India’s IT sector may see a growth in the range of 4-5 per cent in the long run, above the trendline of the past three years, according to a report of HSBC Global Investment Research.
Analysts assumed less
macro volatility in the coming quarters and expected some recovery in growth in FY27, the report from HSBC Global Investment Research said.
The IT services sector is expected to remain sluggish in Q2 FY26, as demand continues to be muted amid macroeconomic uncertainties and the deflationary effects of artificial intelligence. According to HSBC, these conditions are unlikely to improve until FY27, with global headwinds continuing to exert pressure on pricing. Despite this, the firm maintained a ‘buy’ rating on several IT stocks.
Vendor consolidation and cost-rationalization deals will keep the growth in line with the first quarter in the second quarter, which HSBC termed as “zero-sum game”.

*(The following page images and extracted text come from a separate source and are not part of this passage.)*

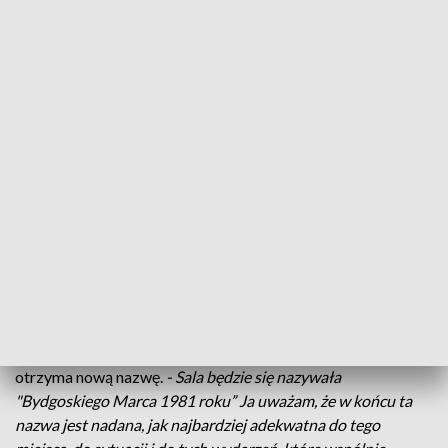
polityczny, który objął całą Polskę, odbił się również echem w
opinii publicznej zarówno w państwach bloku wschodniego,
jak i Europy Zachodniej
- wskazuje Edyta Cisewska,
naczelnik Delegatury IPN w Bydgoszczy.
Po fali protestów zarejestrowano rolniczą "Solidarność". Od
tamtych wydarzeń mija 37 lat. Główne obchody rocznicowe
odbędą się 19 marca - mają być wspólnym świętem,
organizowanym przez wojewodę, marszałka, przedstawicieli
związków zawodowych, bydgoska Delegaturę IPN, w
obchody włączą się także bydgoscy artyści. Uroczystości
rozpoczną się na ul. Dworcowej w Bydgoszczy. Kamienica, w
której 37 lat temu rozpoczął się ogólnopolski strajk chłopski,
odzyskała blask. Z kolei historyczna sala Urzędu
Wojewódzkiego, w której doszło do pobicia działaczy,
otrzyma nową nazwę.
- Sala będzie się nazywała
"Bydgoskiego Marca 1981 roku” Ja uważam, że w końcu ta
nazwa jest nadana, jak najbardziej adekwatna do tego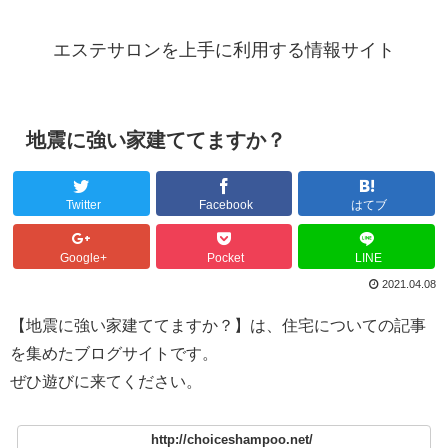
エステサロンを上手に利用する情報サイト
地震に強い家建ててますか？
Twitter
Facebook
はてブ
Google+
Pocket
LINE
2021.04.08
【地震に強い家建ててますか？】は、住宅についての記事
を集めたブログサイトです。
ぜひ遊びに来てください。
http://choiceshampoo.net/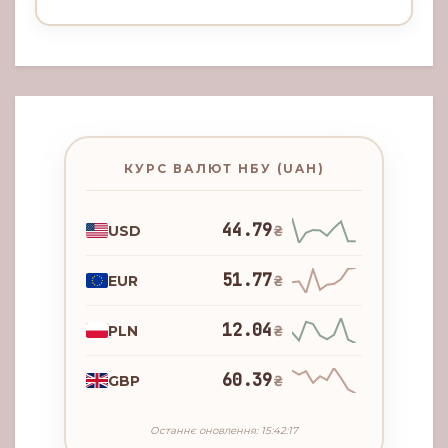
КУРС ВАЛЮТ НБУ (UAH)
44.79
USD
₴
51.77
EUR
₴
12.04
PLN
₴
60.39
GBP
₴
Останнє оновлення: 15:42:17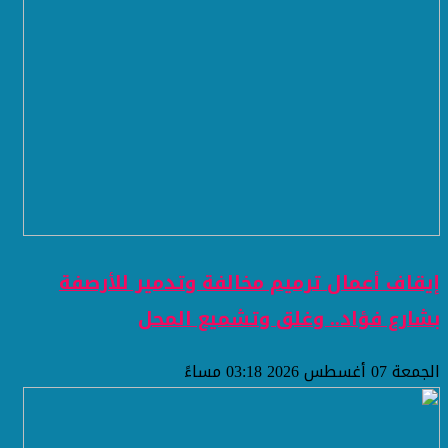
إيقاف أعمال ترميم مخالفة وتدمير للأرصفة
بشارع فؤاد.. وغلق وتشميع المحل
الجمعة 07 أغسطس 2026 03:18 مساءً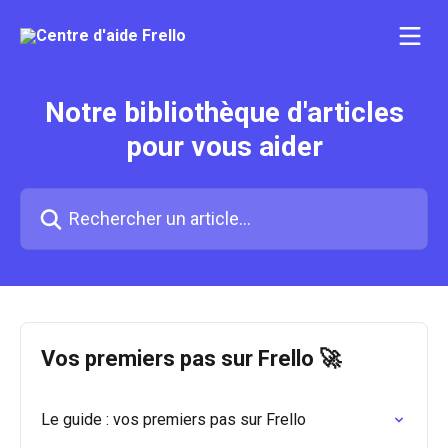
Passer au contenu principal
Notre bibliothèque d'articles
pour vous aider
Rechercher un article...
Vos premiers pas sur Frello 🚀
Le guide : vos premiers pas sur Frello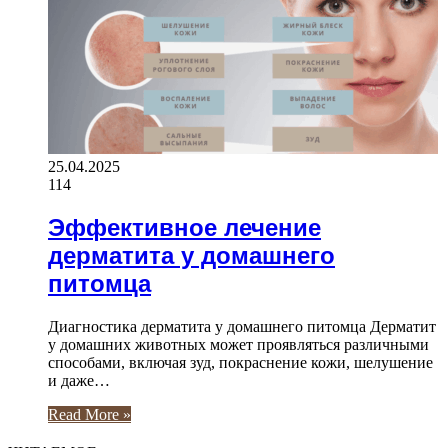
25.04.2025
114
Эффективное лечение
дерматита у домашнего
питомца
Диагностика дерматита у домашнего питомца Дерматит
у домашних животных может проявляться различными
способами, включая зуд, покраснение кожи, шелушение
и даже…
Read More »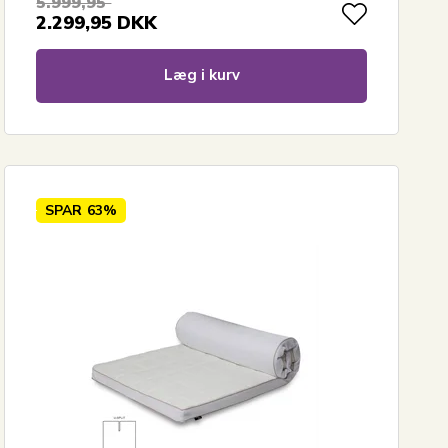
5.999,95
2.299,95
DKK
Læg i kurv
SPAR
63%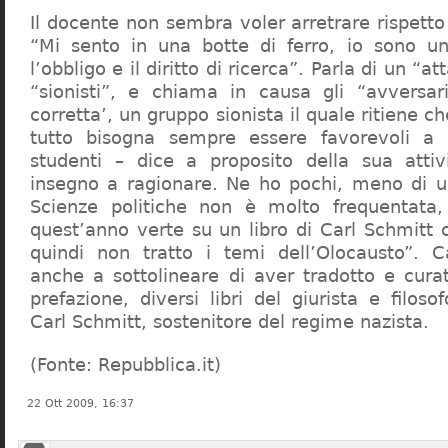
Il docente non sembra voler arretrare rispetto 
“Mi sento in una botte di ferro, io sono un
l’obbligo e il diritto di ricerca”. Parla di un “a
“sionisti”, e chiama in causa gli “avversar
corretta’, un gruppo sionista il quale ritiene c
tutto bisogna sempre essere favorevoli a I
studenti – dice a proposito della sua atti
insegno a ragionare. Ne ho pochi, meno di u
Scienze politiche non è molto frequentata
quest’anno verte su un libro di Carl Schmitt 
quindi non tratto i temi dell’Olocausto”. C
anche a sottolineare di aver tradotto e cura
prefazione, diversi libri del giurista e filoso
Carl Schmitt, sostenitore del regime nazista.
(Fonte: Repubblica.it)
22 Ott 2009, 16:37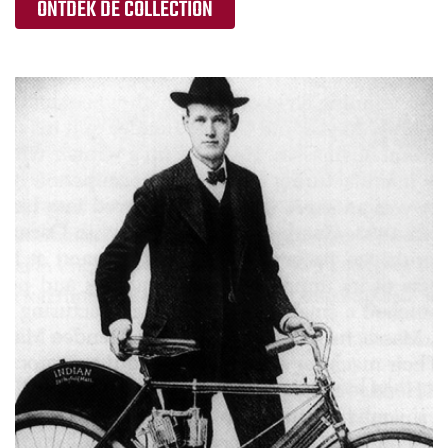
ONTDEK DE COLLECTION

While US corporate earnings remain relatively strong, companies are still cautious in launching discretionary new initiatives, the research firm observed.
Looking ahead, large-cap IT companies are expected to post sequential dollar growth of 0–2 per cent, whereas mid-tier firms may see growth ranging from a 1 per cent decline to 5.5 per cent. HSBC emphasized that large-cap IT stocks can no longer be viewed as reliable five-year buy-and-hold investments, recommending active management to navigate their cyclical volatility.
IT sector is facing regular troubles due to US tariffs, H-1B visa turmoil and slower demand.